> **REQUIRED WORK**
Within the lines below, the span from the line with "17: (177, 77)" to the line with "49: (352, 199)", both ends included, is to be reproduced exactly, with pictures omitted.
== ENTRIES SUPPLIED ==
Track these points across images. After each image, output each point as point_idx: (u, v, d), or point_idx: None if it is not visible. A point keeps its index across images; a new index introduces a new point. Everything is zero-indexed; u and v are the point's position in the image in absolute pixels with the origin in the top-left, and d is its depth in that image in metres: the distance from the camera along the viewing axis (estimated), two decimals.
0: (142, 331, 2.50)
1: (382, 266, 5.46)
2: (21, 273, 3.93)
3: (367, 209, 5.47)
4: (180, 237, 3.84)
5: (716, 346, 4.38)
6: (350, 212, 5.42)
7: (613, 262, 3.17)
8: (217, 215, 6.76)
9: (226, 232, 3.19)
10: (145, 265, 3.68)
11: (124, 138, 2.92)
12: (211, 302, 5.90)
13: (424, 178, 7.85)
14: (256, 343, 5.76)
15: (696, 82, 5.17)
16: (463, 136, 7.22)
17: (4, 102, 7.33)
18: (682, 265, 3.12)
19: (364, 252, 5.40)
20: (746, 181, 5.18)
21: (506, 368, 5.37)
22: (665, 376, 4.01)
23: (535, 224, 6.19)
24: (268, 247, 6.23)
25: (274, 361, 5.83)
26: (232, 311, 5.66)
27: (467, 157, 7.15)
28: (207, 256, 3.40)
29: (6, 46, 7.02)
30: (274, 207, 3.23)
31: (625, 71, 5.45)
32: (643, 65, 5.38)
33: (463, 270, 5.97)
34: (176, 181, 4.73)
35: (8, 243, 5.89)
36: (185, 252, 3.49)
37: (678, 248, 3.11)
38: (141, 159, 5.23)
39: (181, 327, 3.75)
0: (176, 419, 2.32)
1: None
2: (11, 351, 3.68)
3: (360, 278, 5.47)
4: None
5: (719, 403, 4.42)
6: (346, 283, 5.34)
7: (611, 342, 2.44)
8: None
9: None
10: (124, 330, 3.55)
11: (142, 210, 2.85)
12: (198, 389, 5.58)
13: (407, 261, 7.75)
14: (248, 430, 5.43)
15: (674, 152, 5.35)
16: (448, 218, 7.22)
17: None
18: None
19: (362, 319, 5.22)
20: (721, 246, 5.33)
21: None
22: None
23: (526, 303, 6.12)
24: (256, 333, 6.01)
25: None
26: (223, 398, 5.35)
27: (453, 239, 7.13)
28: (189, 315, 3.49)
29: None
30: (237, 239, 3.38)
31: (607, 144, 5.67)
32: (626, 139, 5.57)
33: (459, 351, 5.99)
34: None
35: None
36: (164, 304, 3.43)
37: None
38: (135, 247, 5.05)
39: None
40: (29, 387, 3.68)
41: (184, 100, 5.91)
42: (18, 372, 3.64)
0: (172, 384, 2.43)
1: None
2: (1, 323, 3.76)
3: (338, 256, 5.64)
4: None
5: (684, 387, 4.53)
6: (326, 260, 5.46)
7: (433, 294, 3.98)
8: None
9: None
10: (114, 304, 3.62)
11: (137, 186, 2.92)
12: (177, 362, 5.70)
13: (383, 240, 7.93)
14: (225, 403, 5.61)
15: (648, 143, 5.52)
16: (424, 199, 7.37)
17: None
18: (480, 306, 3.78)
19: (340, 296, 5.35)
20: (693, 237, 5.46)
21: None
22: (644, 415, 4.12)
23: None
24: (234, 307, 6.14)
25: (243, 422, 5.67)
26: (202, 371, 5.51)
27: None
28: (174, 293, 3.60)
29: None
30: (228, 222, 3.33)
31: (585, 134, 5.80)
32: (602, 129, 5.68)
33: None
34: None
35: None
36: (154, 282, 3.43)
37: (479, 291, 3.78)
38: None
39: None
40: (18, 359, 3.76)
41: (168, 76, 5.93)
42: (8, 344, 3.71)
===
== ENTRIES SUPPLIED ==
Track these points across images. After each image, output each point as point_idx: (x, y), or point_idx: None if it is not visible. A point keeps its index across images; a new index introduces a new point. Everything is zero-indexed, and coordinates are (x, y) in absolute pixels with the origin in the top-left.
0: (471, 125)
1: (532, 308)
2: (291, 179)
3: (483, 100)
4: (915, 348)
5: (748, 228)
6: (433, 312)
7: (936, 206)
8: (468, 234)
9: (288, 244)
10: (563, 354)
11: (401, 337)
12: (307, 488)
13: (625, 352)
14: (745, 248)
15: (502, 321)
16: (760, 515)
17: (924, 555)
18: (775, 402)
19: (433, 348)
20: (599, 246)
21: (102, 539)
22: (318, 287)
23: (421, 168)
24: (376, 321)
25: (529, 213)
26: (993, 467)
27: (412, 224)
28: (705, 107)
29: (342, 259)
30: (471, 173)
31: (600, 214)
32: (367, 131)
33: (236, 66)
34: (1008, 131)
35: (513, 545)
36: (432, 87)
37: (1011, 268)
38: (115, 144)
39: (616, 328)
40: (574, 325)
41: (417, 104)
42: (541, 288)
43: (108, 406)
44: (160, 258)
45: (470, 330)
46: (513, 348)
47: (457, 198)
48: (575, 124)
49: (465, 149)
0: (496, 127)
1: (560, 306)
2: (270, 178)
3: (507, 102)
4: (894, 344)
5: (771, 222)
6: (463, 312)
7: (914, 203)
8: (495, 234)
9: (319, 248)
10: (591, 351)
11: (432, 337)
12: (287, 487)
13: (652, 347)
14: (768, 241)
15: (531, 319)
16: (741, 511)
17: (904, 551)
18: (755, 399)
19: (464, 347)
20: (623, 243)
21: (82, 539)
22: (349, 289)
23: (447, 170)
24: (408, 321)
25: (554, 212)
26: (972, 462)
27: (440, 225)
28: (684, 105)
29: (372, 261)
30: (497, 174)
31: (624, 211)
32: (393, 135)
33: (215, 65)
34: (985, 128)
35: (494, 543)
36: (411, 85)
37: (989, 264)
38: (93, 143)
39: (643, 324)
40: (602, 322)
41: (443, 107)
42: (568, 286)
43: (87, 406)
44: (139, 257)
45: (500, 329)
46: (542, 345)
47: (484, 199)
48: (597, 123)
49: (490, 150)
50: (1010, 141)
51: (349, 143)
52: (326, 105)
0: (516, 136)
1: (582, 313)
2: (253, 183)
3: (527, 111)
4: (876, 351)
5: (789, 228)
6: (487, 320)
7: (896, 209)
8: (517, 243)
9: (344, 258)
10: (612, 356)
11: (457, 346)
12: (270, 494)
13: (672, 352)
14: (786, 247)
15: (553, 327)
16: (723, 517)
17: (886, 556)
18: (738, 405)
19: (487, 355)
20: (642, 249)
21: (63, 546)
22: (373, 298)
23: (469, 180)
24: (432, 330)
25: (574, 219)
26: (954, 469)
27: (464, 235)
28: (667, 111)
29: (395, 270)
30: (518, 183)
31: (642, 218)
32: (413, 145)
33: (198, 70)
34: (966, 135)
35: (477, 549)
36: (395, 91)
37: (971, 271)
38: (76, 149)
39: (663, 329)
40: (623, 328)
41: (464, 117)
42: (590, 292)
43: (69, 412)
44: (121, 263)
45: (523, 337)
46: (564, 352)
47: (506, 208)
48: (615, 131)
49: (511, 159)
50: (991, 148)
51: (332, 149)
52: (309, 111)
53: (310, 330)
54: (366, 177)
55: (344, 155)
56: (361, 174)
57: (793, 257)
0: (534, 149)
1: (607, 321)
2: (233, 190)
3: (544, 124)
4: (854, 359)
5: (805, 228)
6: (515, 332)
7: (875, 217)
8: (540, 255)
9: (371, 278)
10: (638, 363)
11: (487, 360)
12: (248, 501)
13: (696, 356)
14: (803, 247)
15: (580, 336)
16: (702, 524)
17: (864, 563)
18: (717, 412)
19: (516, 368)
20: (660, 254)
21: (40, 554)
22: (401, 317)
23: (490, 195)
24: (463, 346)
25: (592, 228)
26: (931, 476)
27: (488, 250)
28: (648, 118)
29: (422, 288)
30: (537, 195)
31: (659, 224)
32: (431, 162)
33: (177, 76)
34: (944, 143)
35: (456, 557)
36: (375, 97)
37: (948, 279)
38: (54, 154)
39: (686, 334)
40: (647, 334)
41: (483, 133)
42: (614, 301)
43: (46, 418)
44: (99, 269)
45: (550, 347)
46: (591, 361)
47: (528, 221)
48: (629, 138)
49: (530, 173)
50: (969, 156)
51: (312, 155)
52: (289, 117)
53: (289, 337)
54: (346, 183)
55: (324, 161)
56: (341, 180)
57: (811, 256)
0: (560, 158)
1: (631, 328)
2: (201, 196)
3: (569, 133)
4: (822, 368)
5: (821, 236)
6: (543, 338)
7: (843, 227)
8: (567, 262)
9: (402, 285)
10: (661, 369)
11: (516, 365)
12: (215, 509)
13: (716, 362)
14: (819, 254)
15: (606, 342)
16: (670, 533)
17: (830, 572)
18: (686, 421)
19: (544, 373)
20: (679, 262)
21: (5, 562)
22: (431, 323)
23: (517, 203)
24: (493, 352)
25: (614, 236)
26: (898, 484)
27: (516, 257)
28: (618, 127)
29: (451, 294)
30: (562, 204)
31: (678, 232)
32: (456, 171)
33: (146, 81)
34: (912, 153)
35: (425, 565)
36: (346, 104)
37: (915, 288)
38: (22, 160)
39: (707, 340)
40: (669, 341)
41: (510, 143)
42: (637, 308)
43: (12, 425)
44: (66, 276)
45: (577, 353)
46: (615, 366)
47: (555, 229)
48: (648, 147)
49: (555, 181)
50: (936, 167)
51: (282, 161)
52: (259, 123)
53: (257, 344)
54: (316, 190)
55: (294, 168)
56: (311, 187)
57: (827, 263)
===
== ENTRIES SUPPLIED ==
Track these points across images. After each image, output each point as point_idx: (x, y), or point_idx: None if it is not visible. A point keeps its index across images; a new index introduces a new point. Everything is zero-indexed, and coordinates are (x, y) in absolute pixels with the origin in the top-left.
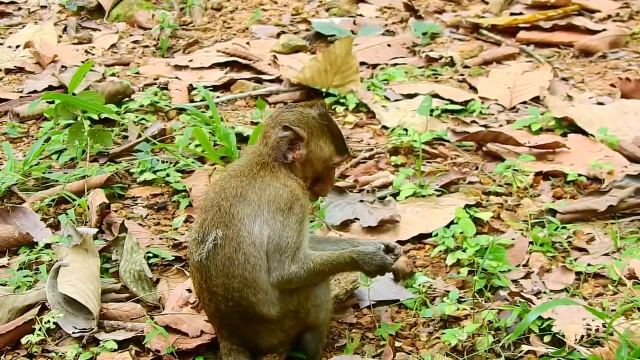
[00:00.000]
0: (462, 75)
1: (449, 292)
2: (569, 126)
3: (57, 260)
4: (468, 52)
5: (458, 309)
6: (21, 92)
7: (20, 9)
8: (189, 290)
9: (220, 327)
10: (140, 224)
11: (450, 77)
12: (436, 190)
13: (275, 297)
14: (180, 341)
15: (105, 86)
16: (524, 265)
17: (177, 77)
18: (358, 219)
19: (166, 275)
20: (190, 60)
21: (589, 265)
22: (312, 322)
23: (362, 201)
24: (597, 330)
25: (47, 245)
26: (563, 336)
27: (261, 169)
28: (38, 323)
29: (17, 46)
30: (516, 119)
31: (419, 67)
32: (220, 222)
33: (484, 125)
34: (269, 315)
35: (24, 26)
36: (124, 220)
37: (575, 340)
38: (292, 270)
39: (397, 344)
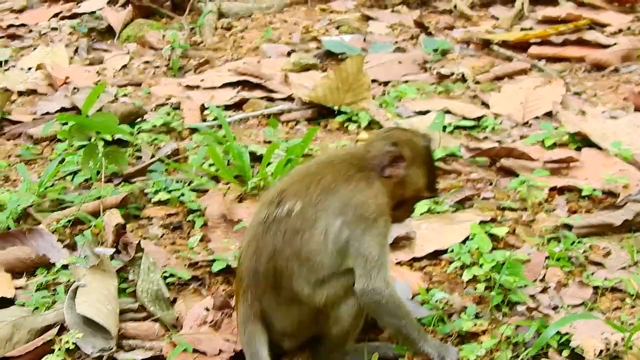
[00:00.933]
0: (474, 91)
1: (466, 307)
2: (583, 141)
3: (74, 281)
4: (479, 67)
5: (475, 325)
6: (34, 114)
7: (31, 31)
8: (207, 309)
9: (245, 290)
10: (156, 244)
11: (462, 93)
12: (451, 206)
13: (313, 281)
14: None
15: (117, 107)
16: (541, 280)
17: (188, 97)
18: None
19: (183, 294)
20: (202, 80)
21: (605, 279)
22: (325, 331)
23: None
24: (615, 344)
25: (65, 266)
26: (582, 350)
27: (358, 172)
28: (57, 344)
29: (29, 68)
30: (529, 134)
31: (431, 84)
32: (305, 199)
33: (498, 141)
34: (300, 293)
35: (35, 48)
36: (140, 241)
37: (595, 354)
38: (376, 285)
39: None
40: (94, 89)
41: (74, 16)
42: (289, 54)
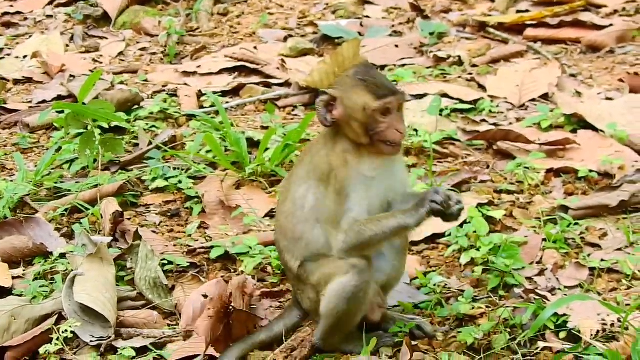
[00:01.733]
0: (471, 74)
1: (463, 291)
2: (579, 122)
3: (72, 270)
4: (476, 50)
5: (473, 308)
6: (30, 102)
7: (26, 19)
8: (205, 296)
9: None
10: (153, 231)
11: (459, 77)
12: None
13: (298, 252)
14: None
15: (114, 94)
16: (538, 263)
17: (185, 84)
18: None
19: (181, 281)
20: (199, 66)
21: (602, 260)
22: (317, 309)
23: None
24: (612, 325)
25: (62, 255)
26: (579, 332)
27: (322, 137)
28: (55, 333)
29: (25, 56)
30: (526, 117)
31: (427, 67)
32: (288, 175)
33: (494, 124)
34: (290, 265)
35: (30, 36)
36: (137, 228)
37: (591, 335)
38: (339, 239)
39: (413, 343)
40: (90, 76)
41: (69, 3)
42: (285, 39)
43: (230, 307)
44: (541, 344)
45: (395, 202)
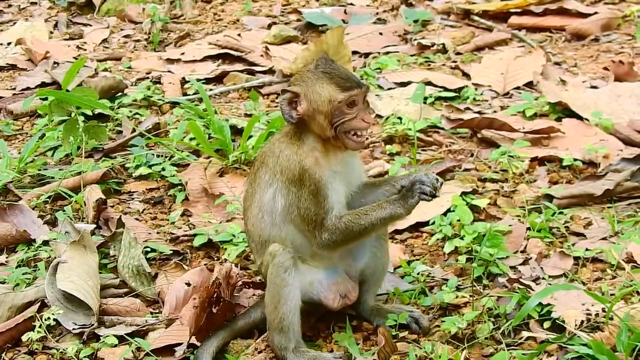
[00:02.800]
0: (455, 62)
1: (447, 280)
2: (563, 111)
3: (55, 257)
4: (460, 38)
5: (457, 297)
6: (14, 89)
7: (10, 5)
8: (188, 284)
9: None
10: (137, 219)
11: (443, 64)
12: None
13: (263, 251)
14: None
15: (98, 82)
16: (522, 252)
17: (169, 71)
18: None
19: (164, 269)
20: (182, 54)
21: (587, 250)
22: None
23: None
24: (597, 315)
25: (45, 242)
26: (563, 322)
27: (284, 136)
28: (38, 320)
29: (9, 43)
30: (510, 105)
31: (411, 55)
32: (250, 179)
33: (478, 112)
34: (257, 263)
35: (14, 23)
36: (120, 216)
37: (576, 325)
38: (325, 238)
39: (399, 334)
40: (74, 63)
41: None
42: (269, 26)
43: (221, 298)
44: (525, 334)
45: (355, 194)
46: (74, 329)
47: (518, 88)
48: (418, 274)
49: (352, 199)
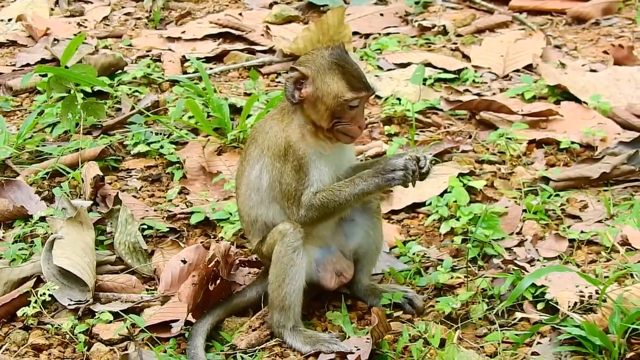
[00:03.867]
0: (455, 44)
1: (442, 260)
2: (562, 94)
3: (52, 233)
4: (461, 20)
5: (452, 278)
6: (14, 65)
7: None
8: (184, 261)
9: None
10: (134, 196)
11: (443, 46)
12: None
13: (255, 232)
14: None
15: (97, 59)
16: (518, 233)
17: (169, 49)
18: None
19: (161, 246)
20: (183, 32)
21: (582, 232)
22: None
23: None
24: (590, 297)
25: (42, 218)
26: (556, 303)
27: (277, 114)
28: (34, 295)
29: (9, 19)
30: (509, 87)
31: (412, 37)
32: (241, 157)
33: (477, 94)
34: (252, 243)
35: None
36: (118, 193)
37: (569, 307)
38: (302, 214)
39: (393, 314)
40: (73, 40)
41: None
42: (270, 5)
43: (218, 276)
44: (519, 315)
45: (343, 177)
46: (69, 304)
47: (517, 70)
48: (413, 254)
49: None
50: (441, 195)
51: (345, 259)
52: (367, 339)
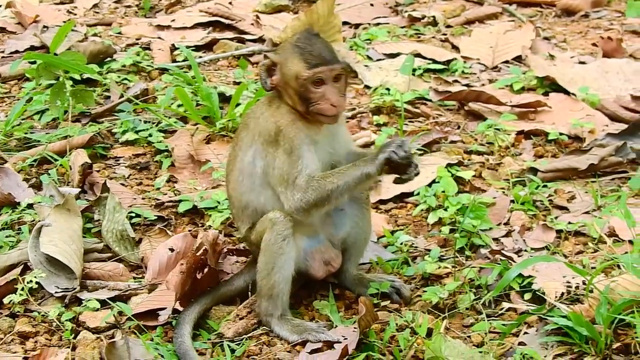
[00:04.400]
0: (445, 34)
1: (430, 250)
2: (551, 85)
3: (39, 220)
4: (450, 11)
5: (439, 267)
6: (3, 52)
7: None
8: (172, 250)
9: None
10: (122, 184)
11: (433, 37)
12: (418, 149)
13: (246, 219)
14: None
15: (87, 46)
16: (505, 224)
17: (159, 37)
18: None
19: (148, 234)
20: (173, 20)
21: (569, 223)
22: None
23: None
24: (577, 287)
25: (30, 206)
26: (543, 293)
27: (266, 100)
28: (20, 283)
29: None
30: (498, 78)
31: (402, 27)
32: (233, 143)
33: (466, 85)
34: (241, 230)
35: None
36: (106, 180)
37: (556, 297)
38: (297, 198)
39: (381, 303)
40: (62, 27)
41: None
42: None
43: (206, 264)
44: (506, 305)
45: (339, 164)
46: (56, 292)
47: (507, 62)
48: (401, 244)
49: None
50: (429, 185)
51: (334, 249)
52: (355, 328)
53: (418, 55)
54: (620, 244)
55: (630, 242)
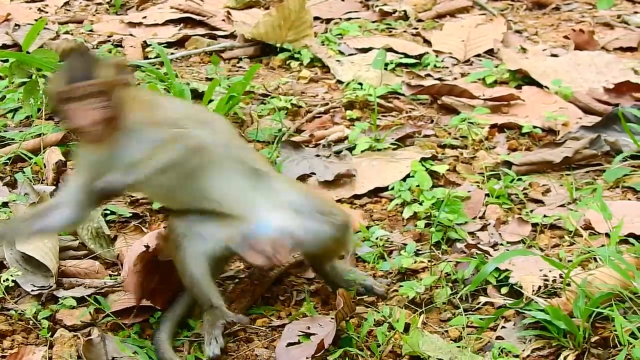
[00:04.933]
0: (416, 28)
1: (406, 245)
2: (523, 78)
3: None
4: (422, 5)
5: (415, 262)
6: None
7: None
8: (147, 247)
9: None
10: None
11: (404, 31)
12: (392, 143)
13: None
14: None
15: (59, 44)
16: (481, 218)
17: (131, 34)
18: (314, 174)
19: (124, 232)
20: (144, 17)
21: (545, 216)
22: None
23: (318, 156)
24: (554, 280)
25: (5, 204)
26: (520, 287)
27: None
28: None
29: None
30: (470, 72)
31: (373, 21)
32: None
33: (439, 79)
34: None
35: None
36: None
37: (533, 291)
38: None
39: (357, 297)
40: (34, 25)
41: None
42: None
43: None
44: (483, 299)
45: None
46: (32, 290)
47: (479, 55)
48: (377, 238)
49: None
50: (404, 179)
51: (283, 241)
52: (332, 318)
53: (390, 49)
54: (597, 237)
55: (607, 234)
===
> **WORKED SOLUTION**
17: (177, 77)
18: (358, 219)
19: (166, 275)
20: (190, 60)
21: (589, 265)
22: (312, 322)
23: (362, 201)
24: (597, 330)
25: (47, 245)
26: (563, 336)
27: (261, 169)
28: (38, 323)
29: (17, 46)
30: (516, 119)
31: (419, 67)
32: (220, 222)
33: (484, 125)
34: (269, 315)
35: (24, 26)
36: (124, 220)
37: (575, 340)
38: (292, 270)
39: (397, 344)
[00:00.933]
0: (474, 91)
1: (466, 307)
2: (583, 141)
3: (74, 281)
4: (479, 67)
5: (475, 325)
6: (34, 114)
7: (31, 31)
8: (207, 309)
9: (245, 290)
10: (156, 244)
11: (462, 93)
12: (451, 206)
13: (313, 281)
14: None
15: (117, 107)
16: (541, 280)
17: (188, 97)
18: None
19: (183, 294)
20: (202, 80)
21: (605, 279)
22: (325, 331)
23: None
24: (615, 344)
25: (65, 266)
26: (582, 350)
27: (358, 172)
28: (57, 344)
29: (29, 68)
30: (529, 134)
31: (431, 84)
32: (305, 199)
33: (498, 141)
34: (300, 293)
35: (35, 48)
36: (140, 241)
37: (595, 354)
38: (376, 285)
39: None
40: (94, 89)
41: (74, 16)
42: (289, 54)
[00:01.733]
0: (471, 74)
1: (463, 291)
2: (579, 122)
3: (72, 270)
4: (476, 50)
5: (473, 308)
6: (30, 102)
7: (26, 19)
8: (205, 296)
9: None
10: (153, 231)
11: (459, 77)
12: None
13: (298, 252)
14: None
15: (114, 94)
16: (538, 263)
17: (185, 84)
18: None
19: (181, 281)
20: (199, 66)
21: (602, 260)
22: (317, 309)
23: None
24: (612, 325)
25: (62, 255)
26: (579, 332)
27: (322, 137)
28: (55, 333)
29: (25, 56)
30: (526, 117)
31: (427, 67)
32: (288, 175)
33: (494, 124)
34: (290, 265)
35: (30, 36)
36: (137, 228)
37: (591, 335)
38: (339, 239)
39: (413, 343)
40: (90, 76)
41: (69, 3)
42: (285, 39)
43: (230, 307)
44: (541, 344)
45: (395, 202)
[00:02.800]
0: (455, 62)
1: (447, 280)
2: (563, 111)
3: (55, 257)
4: (460, 38)
5: (457, 297)
6: (14, 89)
7: (10, 5)
8: (188, 284)
9: None
10: (137, 219)
11: (443, 64)
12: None
13: (263, 251)
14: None
15: (98, 82)
16: (522, 252)
17: (169, 71)
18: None
19: (164, 269)
20: (182, 54)
21: (587, 250)
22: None
23: None
24: (597, 315)
25: (45, 242)
26: (563, 322)
27: (284, 136)
28: (38, 320)
29: (9, 43)
30: (510, 105)
31: (411, 55)
32: (250, 179)
33: (478, 112)
34: (257, 263)
35: (14, 23)
36: (120, 216)
37: (576, 325)
38: (325, 238)
39: (399, 334)
40: (74, 63)
41: None
42: (269, 26)
43: (221, 298)
44: (525, 334)
45: (355, 194)
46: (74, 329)
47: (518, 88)
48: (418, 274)
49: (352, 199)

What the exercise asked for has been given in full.